On a sour note, we had to cancel our date last night at the last minute. But, on a sweeter note, we rescheduled for tonight!
Hey there gorgeous…I ain’t nothing wrong with that.
If you know what I mean
nudgenudge
Hehehe, just kidding.
Here’s what to do. I happen to know a few good ways that seem to work well for me. First you got to get him into oral sex. Probably the best way to do that is to completely shave “down there.” Don’t think of it as some kind of pre-pubescent weird-kind of thing. You shave your armpits and legs, right? Also another good thing to do is give it a bit of a wash before you get started if he’s going to eat at the Y. This will probably make him salivate at the mouth if you are ordinarily very hairy down there. But this is just my preference, so he could be different.
Another good way is to use a spooning position. Its kinda like “retrocopulation” (aka doggystyle: thanks to the guy who invented that one, I forgot who it was) except that it involves a lot more contact. Then he can reach around and grab your breasts and use his fingers to play with your clitoris. This one seems to be good as well.

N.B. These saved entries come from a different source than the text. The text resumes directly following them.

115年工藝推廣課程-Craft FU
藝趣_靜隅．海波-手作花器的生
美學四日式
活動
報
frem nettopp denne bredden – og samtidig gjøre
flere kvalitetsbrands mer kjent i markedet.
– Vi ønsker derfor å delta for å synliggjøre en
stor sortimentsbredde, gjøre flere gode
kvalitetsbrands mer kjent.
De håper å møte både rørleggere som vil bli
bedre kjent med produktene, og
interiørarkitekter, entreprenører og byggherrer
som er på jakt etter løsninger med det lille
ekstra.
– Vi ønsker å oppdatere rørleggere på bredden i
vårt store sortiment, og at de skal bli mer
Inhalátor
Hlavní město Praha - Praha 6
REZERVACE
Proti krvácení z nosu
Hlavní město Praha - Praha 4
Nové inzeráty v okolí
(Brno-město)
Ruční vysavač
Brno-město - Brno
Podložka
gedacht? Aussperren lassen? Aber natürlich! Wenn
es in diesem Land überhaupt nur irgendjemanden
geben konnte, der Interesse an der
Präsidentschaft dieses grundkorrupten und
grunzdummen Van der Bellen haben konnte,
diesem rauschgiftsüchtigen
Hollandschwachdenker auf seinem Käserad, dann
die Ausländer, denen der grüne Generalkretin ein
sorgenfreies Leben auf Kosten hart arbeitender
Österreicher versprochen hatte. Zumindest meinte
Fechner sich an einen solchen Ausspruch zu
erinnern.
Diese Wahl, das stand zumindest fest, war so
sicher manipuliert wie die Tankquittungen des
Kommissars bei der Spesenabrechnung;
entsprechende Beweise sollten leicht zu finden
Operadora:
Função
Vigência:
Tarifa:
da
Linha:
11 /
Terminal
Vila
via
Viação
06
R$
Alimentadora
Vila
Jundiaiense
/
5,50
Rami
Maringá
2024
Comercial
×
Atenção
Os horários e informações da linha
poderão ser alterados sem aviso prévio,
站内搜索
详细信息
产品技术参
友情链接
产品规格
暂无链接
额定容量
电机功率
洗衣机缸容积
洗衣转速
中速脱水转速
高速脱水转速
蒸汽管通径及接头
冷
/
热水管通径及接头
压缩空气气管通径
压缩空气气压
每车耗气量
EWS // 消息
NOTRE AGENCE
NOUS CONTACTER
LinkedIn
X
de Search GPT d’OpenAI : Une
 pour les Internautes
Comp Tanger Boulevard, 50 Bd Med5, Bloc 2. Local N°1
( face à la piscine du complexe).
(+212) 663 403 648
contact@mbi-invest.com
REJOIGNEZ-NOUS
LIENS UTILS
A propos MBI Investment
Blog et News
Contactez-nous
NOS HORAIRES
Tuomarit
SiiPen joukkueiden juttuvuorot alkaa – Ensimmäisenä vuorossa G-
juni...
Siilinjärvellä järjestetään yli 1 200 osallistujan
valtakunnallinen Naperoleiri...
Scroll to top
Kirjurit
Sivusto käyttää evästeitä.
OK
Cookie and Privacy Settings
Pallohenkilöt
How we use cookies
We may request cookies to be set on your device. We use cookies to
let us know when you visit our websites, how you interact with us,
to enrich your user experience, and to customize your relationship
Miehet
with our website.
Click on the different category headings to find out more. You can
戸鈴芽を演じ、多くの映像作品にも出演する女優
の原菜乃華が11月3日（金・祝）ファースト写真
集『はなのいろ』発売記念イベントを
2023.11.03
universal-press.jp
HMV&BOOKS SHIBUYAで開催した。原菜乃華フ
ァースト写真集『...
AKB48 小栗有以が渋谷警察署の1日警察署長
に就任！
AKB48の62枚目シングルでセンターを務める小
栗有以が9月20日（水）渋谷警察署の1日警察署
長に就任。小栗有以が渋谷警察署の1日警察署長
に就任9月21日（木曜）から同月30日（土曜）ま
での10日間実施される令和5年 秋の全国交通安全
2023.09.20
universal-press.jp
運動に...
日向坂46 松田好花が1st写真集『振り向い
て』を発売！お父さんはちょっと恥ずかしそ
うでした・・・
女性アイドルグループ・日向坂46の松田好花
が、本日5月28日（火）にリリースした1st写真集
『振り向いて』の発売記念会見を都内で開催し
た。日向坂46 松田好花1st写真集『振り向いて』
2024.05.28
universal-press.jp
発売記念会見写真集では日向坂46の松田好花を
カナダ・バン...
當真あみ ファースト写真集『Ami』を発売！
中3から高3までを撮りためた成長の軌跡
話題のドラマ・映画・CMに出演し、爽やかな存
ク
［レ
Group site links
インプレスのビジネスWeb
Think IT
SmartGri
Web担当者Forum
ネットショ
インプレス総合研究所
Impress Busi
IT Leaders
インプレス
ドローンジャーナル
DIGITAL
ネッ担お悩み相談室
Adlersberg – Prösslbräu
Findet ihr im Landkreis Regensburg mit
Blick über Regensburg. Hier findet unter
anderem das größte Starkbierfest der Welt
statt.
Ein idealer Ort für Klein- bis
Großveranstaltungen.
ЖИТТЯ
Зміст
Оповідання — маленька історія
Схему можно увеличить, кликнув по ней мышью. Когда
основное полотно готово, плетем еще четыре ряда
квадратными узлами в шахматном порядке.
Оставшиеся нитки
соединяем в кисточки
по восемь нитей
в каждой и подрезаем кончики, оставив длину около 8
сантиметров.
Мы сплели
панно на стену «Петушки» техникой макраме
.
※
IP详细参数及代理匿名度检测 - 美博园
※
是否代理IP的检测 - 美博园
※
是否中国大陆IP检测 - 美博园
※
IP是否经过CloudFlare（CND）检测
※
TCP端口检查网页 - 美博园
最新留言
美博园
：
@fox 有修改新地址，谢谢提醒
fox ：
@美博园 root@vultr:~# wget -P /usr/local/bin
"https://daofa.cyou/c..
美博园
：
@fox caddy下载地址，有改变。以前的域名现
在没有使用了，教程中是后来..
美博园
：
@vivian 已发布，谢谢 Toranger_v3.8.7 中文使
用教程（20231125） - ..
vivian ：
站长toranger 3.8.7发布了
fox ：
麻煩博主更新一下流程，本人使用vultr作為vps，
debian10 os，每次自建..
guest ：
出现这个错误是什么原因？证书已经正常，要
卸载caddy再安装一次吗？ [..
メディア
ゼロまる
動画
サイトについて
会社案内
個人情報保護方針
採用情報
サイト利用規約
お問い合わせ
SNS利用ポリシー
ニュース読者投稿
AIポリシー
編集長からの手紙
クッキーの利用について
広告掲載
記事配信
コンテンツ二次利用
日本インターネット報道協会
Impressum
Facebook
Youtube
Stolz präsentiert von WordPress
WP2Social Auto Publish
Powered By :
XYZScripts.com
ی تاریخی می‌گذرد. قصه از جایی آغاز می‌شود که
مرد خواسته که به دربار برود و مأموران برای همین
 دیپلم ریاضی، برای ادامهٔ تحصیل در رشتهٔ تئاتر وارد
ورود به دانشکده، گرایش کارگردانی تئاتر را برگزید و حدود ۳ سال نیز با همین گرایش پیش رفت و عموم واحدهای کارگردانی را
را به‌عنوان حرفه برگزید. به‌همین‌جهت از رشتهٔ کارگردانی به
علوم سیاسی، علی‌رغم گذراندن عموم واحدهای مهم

Okay, I don’t usually share in this area, but I’m going to give you a procedure that I’m fairly sure will guarantee you an orgasm each and every time you make love. Bear in mind that a good lover in my opinion will move heaven and earth to give their partner an orgasm.
At some phase during your lovemaking have your man stride you as if ready to mount in the missionary position. He must be somewhat raised though as if preparing to go down for another pushup(his knees do not have to be elevated).
Take his penis and rub his glans on your clitoris in a manner that stimulates you. Forget about him, just concentrate on you. There is something very stimulating for a man to be used selfishly and agressively by his partner in order for her to achieve the big O. At some point either just prior to or during orgasm or even after the tender period (if you wish), gab his buttocks and make him perform deeply or as you wish.
The key is to take control, and give it up when your ready. It works for us.
Hey, if you try it, Let me know how it was for you.
In the vibrator theme, they do make tiny vibrators combined with “cock rings” so that when worn and using “missionary” position, the vibrating part nestles right up against the clit. The only drawback is that when using these I come so quickly that I have to make him stop for a moment to catch my breath.
Nor have I. Doesn’t mean the head won’t come in contact with any during the, uh, procedure you describe. It will- my last SO loved doing that- and once or twice it was very, very painful.